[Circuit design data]
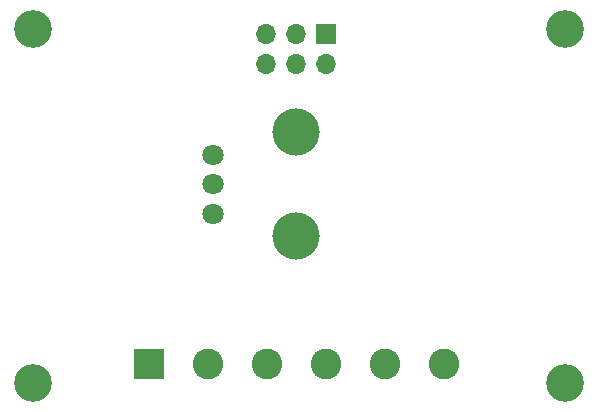
<source format=gbr>
%TF.GenerationSoftware,KiCad,Pcbnew,5.1.9-73d0e3b20d~88~ubuntu20.04.1*%
%TF.CreationDate,2021-04-09T22:55:46+02:00*%
%TF.ProjectId,hardware,68617264-7761-4726-952e-6b696361645f,rev?*%
%TF.SameCoordinates,Original*%
%TF.FileFunction,Soldermask,Bot*%
%TF.FilePolarity,Negative*%
%FSLAX46Y46*%
G04 Gerber Fmt 4.6, Leading zero omitted, Abs format (unit mm)*
G04 Created by KiCad (PCBNEW 5.1.9-73d0e3b20d~88~ubuntu20.04.1) date 2021-04-09 22:55:46*
%MOMM*%
%LPD*%
G01*
G04 APERTURE LIST*
%ADD10R,2.600000X2.600000*%
%ADD11C,2.600000*%
%ADD12R,1.700000X1.700000*%
%ADD13O,1.700000X1.700000*%
%ADD14C,4.000000*%
%ADD15C,1.800000*%
%ADD16C,3.200000*%
G04 APERTURE END LIST*
D10*
%TO.C,J1*%
X82804000Y-152400000D03*
D11*
X87804000Y-152400000D03*
X92804000Y-152400000D03*
X97804000Y-152400000D03*
X102804000Y-152400000D03*
X107804000Y-152400000D03*
%TD*%
D12*
%TO.C,J2*%
X97790000Y-124460000D03*
D13*
X97790000Y-127000000D03*
X95250000Y-124460000D03*
X95250000Y-127000000D03*
X92710000Y-124460000D03*
X92710000Y-127000000D03*
%TD*%
D14*
%TO.C,RV1*%
X95250000Y-141560000D03*
X95250000Y-132760000D03*
D15*
X88250000Y-139660000D03*
X88250000Y-137160000D03*
X88250000Y-134660000D03*
%TD*%
D16*
%TO.C,H1*%
X73000000Y-154000000D03*
%TD*%
%TO.C,H2*%
X73000000Y-124000000D03*
%TD*%
%TO.C,H3*%
X118000000Y-124000000D03*
%TD*%
%TO.C,H4*%
X118000000Y-154000000D03*
%TD*%
M02*

</source>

## YOUR ASSIGNMENT
Please keep the pictures out and reproduce the records above exactly.

## SOLUTION TO THIS TASK
<source format=gbr>
%TF.GenerationSoftware,KiCad,Pcbnew,5.1.9-73d0e3b20d~88~ubuntu20.04.1*%
%TF.CreationDate,2021-04-09T22:55:46+02:00*%
%TF.ProjectId,hardware,68617264-7761-4726-952e-6b696361645f,rev?*%
%TF.SameCoordinates,Original*%
%TF.FileFunction,Soldermask,Bot*%
%TF.FilePolarity,Negative*%
%FSLAX46Y46*%
G04 Gerber Fmt 4.6, Leading zero omitted, Abs format (unit mm)*
G04 Created by KiCad (PCBNEW 5.1.9-73d0e3b20d~88~ubuntu20.04.1) date 2021-04-09 22:55:46*
%MOMM*%
%LPD*%
G01*
G04 APERTURE LIST*
%ADD10R,2.600000X2.600000*%
%ADD11C,2.600000*%
%ADD12R,1.700000X1.700000*%
%ADD13O,1.700000X1.700000*%
%ADD14C,4.000000*%
%ADD15C,1.800000*%
%ADD16C,3.200000*%
G04 APERTURE END LIST*
D10*
%TO.C,J1*%
X82804000Y-152400000D03*
D11*
X87804000Y-152400000D03*
X92804000Y-152400000D03*
X97804000Y-152400000D03*
X102804000Y-152400000D03*
X107804000Y-152400000D03*
%TD*%
D12*
%TO.C,J2*%
X97790000Y-124460000D03*
D13*
X97790000Y-127000000D03*
X95250000Y-124460000D03*
X95250000Y-127000000D03*
X92710000Y-124460000D03*
X92710000Y-127000000D03*
%TD*%
D14*
%TO.C,RV1*%
X95250000Y-141560000D03*
X95250000Y-132760000D03*
D15*
X88250000Y-139660000D03*
X88250000Y-137160000D03*
X88250000Y-134660000D03*
%TD*%
D16*
%TO.C,H1*%
X73000000Y-154000000D03*
%TD*%
%TO.C,H2*%
X73000000Y-124000000D03*
%TD*%
%TO.C,H3*%
X118000000Y-124000000D03*
%TD*%
%TO.C,H4*%
X118000000Y-154000000D03*
%TD*%
M02*

</source>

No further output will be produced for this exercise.